Supposing that, as some believe, the Saudi position on Iran presents an outside restraint on Egyptian policies toward Iran, then a change in that position would give Egypt more room to determine the nature of its relationship with Tehran. Because of its ability to broaden its influence in the region by supporting certain parties in the conflicts that are currently raging in Yemen and Syria, for example, Iran has become a power that Egypt cannot afford to ignore.

The second factor that makes the question of dealing with Iran more urgent is the fact that both Riyadh and Tehran have begun to look towards Egypt as a counterweight that they hope to use against one another in their traditional rivalry for influence in the region.

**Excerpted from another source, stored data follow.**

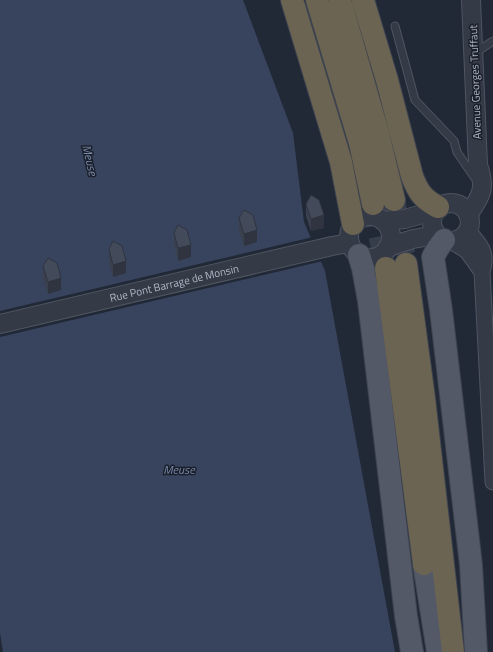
<svg xmlns="http://www.w3.org/2000/svg" width="493" height="652" font-family="'Titillium Web',sans-serif">
  <style>
    .water { fill: #38445e }
    .pier { fill: #212836 }
    .lines { fill: none; stroke-linecap: round; stroke-linejoin: round }
    .motorway-tunnel { stroke: #363d4b; stroke-width: 22; stroke-dasharray: 22 11; stroke-linecap: butt }
    .service-casing { stroke: #4f5561; stroke-width: 9 }
    .minor-casing { stroke: #4f5561; stroke-width: 17 }
    .tertiary-casing { stroke: #4f5561; stroke-width: 20 }
    .primary-casing { stroke: #3e4450; stroke-width: 24 }
    .motorway-casing { stroke: #3c424e; stroke-width: 24 }
    .service { stroke: #353a47; stroke-width: 7 }
    .minor { stroke: #353a47; stroke-width: 15 }
    .tertiary { stroke: #353a47; stroke-width: 18 }
    .primary { stroke: #535967; stroke-width: 22 }
    .motorway { stroke: #6c6452; stroke-width: 22 }
    .wall { fill: #3a404e }
    .shaded-wall { fill: #2f3440 }
    .building { fill: #434b5b; stroke: #2f3440 }
    .labels { text-anchor: middle; dominant-baseline: central; stroke-width: 3; stroke-linejoin: round; paint-order: stroke }
    .street-label { font-size: 11px; fill: #afb5c3; stroke: #1a202b }
    .water-label { font-size: 12px; font-style: italic; fill: #7989aa; stroke: #1a202b }
  </style>
  <rect width="100%" height="100%" fill="#212836"/>
  <path class="water" d="M 0,0 L 243,0 L 293,133 L 304,222 L 325,271 L 395,652 L 3,652 L 0,633 Z"/>
  <path class="pier" d="M 313,237 L 323,261 L 0,337 L 0,311 Z"/>
  <g class="lines">
    <path class="motorway-tunnel" d="M 394,200 L 406,264
      M 373,204 L 386,268"/>
    <defs>
      <path id="service" d="M 395,26 L 415,100 L 454,141 L 457,152 L 474,177
        M 475,53 L 493,41"/>
      <path id="minor" d="M 468,231 C 481,245 488,253 482,272 L 493,482
        M 451,241 L 467,251 L 482,272"/>
      <g id="tertiary">
        <circle cx="451" cy="222" r="19"/>
        <path d="M 468,215 C 482,195 486,188 478,165 L 471,0"/>
        <circle cx="370" cy="237" r="21"/>
        <path d="M 383,221 L 405,219 L 436,210"/>
        <path d="M 388,247 L 413,239 L 436,235"/>
        <path id="s1" d="M 0,324 L 332,246 L 349,243"/>
      </g>
      <path id="primary" d="M 444,240 L 438,248 L 433,257 L 441,310 L 471,565 L 476,652
        M 359,255 L 363,268 L 369,301 L 406,616 L 412,652
        M 424,564 L 438,652"/>
      <path id="motorway" d="M 292,0 L 341,162 L 353,224
        M 317,0 L 360,143 L 373,204
        M 340,0 L 378,133 L 394,200
        M 363,0 L 387,80 L 412,176 C 418,192 423,199 438,207
        M 406,264 L 424,398 L 453,652
        M 386,268 L 424,564"/>
    </defs>
    <use href="#service" class="service-casing"/>
    <use href="#minor" class="minor-casing"/>
    <use href="#tertiary" class="tertiary-casing"/>
    <use href="#primary" class="primary-casing"/>
    <use href="#motorway" class="motorway-casing"/>
    <use href="#service" class="service"/>
    <use href="#minor" class="minor"/>
    <use href="#tertiary" class="tertiary"/>
    <use href="#primary" class="primary"/>
    <use href="#motorway" class="motorway"/>
  </g>
  <path class="wall" d="M 306,204 L 324,228 L 311,231 L 306,216 Z
    M 239,218 L 257,242 L 244,246 L 239,231 Z
    M 174,233 L 191,257 L 178,261 L 174,245 Z
    M 109,249 L 126,273 L 113,277 L 109,262 Z
    M 43,266 L 61,290 L 48,294 L 43,278 Z"/>
  <path class="shaded-wall" d="M 324,215 L 324,228 L 311,231 L 311,219 Z
    M 257,230 L 257,242 L 244,246 L 244,234 Z
    M 191,245 L 191,257 L 178,261 L 178,248 Z
    M 126,261 L 126,273 L 113,277 L 113,265 Z
    M 61,278 L 61,290 L 48,294 L 48,282 Z"/>
  <path class="building" d="M 311,195 L 319,200 L 324,215 L 311,219 L 306,204 Z
    M 244,210 L 253,215 L 257,230 L 244,234 L 239,218 Z
    M 178,225 L 187,230 L 191,245 L 178,248 L 174,233 Z
    M 113,241 L 122,246 L 126,261 L 113,265 L 109,249 Z
    M 48,258 L 57,263 L 61,278 L 48,282 L 43,266 Z"/>
  <g class="labels">
    <g class="street-label">
      <text transform="translate(475 82) rotate(-92)">Avenue Georges Truffaut</text>
      <text stroke="none"><textPath href="#s1" startOffset="179">Rue Pont Barrage de Monsin</textPath></text>
    </g>
    <g class="water-label">
      <text transform="translate(90 160) rotate(77)">Meuse</text>
      <text x="179" y="469">Meuse</text>
    </g>
  </g>
</svg>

This was reflected in the remarks made by Al-Jobeir during his visit to Cairo.

Shortly afterwards, his Iranian counterpart called on Egypt to undertake “a constructive role in the region” and spoke of “ongoing consultations” between Tehran and Cairo, with analysts seeing this as Javad Zarif’s response to Al-Jobeir’s statements in Cairo.

Egypt needs to adopt a new policy towards Iran. The “business-as-usual” approach will not promote Egyptian interests. This is consistent with the outlook of many political circles in Egypt that see Iran as a modern state with vast resources, a rich heritage and an active foreign policy, and as a country that Egypt cannot ignore. The awareness of Iran’s growing strength as a regional power in the Middle East has only strengthened this conviction.

As Egypt formulates its new approach it will need to discuss various disputed bilateral questions, such as security-related issues and the question of Iranian support for the Muslim Brotherhood. At the same time, it will be necessary to consider mechanisms for engaging with Iran at various levels, whether bilaterally or through regional channels created for the purpose, in order to discuss regional issues and especially the more controversial ones.


The writer is a researcher at the Al-Ahram Centre for Political and Strategic Studies.